• [EXTRACTED INFORMATION]:
##########
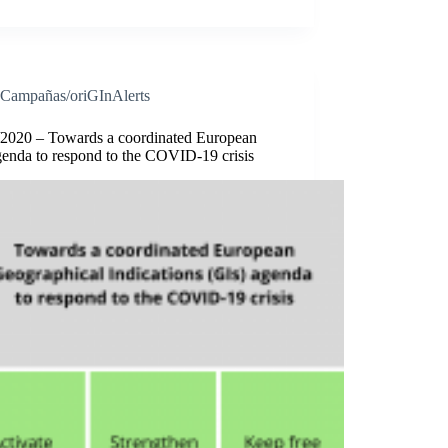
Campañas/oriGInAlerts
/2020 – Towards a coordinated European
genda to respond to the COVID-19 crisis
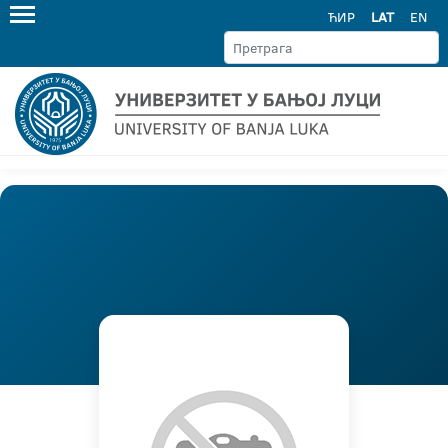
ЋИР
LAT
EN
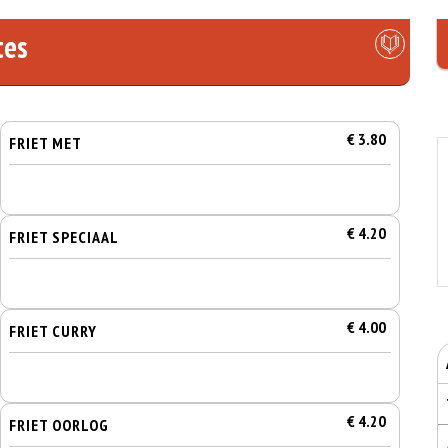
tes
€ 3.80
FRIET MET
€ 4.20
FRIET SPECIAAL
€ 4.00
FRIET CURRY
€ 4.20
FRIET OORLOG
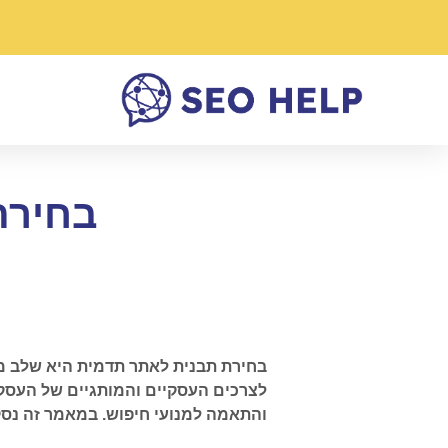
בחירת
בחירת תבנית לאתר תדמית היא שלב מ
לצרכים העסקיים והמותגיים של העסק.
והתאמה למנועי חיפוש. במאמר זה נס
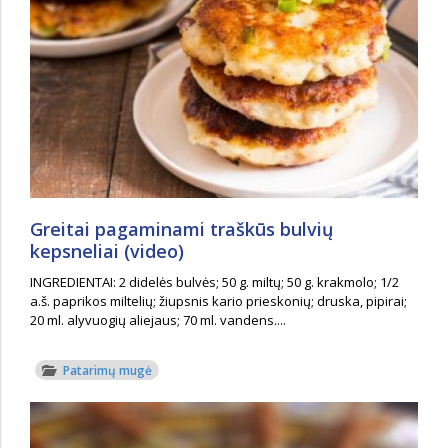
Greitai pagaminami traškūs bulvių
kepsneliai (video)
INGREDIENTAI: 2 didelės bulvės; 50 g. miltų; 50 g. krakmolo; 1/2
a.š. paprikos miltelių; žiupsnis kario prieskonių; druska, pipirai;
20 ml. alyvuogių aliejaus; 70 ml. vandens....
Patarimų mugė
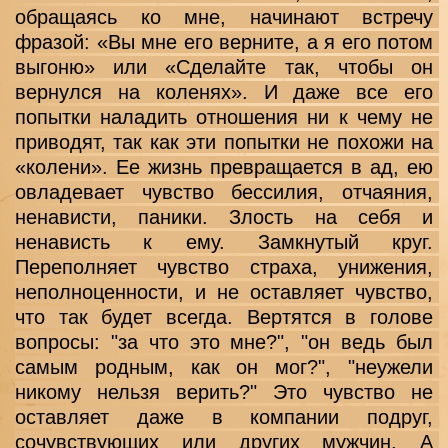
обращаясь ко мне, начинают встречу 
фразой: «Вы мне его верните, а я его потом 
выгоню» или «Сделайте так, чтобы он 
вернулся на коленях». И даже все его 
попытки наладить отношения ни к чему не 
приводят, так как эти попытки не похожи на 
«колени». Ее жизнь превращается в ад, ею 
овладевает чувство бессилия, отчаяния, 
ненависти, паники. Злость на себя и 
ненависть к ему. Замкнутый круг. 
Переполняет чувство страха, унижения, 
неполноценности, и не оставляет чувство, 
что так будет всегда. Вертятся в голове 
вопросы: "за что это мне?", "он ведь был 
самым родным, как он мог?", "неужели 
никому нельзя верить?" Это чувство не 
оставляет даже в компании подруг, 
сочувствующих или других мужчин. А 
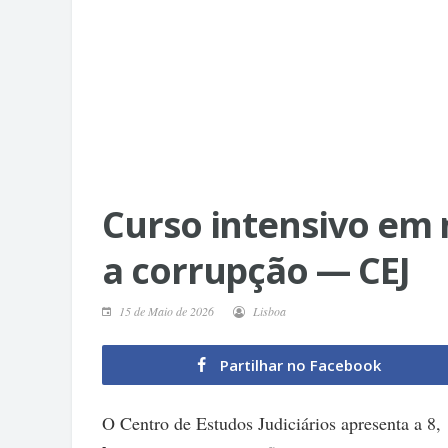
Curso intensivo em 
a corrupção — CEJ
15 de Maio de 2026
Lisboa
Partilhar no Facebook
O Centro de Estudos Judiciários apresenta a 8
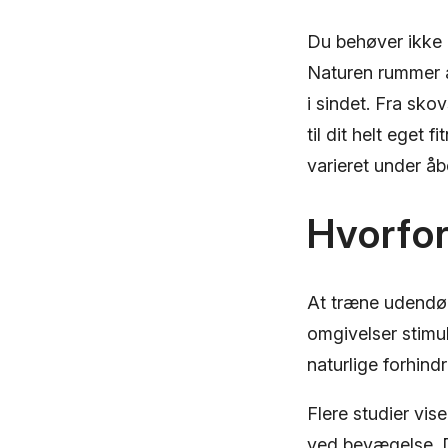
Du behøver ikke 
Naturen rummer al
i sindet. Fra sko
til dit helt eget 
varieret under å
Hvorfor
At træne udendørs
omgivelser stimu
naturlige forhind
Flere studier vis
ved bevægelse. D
##########
• [THE PROBLEM]: Exactly the lines from the one with "Это чувство не" through the end of the records should be written out, and only those. Pictures do not belong in the copy.

• [PROBLEM SOLUTION]:
никому нельзя верить?" Это чувство не 
оставляет даже в компании подруг, 
сочувствующих или других мужчин. А 
Curso intensivo em 
a corrupção — CEJ
15 de Maio de 2026
Lisboa
Partilhar no Facebook
O Centro de Estudos Judiciários apresenta a 8
Du behøver ikke 
Naturen rummer al
i sindet. Fra sko
til dit helt eget 
varieret under å
Hvorfor
At træne udendørs
omgivelser stimu
naturlige forhind
Flere studier vis
ved bevægelse. D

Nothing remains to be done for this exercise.